In April 1910, Cobb was elected general secretary of the Woman's Board of the Methodist Episcopal Church, South, and permanently located in Nashville, Tennessee.

===Clubwoman===
In Macon, Cobb was also prominent in woman's club work. She was president of the City Federation of Women's Clubs and vice-president of the State Federation. She was regent for Georgia of the Daughters of the American Revolution (DAR), president of the Current Topics Club, and president of the Wesleyan Alumnae Association. She took an active interest in the National Geographic Society, and was an active member of the Woman's Christian Temperance Union and United Daughters of the Confederacy.

==Personal life==
In Perry, Georgia on September 16, 1862, she married the Rev. John K. Leak, president of the Andrew Female College, at Cuthbert, Georgia, who died of smallpox five months later.

After moving to Macon, Georgia, and teaching at Wesleyan, in 1870, she married Maj. John Boswell Cobb (1826–1893), an insurance agent, becoming the stepmother of his two children. The couple had two daughters, Mary Cobb (Pilcher) and Eugenia ("Genie") Cobb (Lowe). Maj. Cobb's brother was Howell Cobb.

==Death and legacy==
A week before her death, Cobb developed acute pneumonia.
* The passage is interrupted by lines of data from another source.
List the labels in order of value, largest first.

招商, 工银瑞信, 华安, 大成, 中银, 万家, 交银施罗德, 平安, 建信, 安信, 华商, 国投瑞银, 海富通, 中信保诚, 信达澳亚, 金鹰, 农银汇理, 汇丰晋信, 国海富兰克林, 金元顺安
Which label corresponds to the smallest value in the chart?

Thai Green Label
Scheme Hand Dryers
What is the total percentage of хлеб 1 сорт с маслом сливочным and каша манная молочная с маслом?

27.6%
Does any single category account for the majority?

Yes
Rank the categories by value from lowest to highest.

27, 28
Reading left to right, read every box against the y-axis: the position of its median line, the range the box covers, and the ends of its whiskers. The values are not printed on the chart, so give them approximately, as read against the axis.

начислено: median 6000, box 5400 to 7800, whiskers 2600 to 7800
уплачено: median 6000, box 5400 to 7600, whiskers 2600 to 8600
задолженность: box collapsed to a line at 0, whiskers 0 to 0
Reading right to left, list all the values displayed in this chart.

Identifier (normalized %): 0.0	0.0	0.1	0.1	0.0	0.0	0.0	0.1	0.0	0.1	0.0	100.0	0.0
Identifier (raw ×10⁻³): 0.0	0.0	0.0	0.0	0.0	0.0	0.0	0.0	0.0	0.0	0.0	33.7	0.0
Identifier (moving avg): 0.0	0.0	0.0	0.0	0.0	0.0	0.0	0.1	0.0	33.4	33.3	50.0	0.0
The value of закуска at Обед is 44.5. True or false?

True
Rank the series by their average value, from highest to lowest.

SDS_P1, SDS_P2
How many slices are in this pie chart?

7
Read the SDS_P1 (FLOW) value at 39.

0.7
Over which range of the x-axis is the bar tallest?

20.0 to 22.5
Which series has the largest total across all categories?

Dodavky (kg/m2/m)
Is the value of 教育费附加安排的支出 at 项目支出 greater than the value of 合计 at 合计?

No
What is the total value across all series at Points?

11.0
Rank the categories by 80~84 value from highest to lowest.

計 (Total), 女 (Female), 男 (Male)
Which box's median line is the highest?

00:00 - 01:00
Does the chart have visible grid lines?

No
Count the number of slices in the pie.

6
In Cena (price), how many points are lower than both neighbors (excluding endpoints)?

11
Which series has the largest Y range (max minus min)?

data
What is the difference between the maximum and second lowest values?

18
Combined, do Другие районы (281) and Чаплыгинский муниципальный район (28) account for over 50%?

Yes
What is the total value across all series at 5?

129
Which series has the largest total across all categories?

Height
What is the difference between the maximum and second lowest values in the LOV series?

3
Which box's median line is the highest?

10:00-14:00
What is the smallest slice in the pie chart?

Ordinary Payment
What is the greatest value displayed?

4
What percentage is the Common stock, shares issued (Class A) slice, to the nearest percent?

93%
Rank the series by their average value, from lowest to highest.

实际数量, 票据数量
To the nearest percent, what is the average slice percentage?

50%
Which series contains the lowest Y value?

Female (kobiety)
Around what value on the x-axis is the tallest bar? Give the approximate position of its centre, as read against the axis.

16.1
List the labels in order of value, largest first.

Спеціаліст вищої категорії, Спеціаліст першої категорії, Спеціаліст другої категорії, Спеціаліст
She died on February 20, 1918 in Nashville. internment was in Macon.

A portrait of Cobb, the work of Mollie Mason, was unveiled at the opening services of Wesleyan College in September 1924.

Cobb's niece, Mary Culler White, was Cobb's biographer, publishing The Life Story of Alice Culler Cobb in 1925.

The Cobb Alumnae Chair of English at Wesleyan College was installed in honor and in memory of Alice Cobb.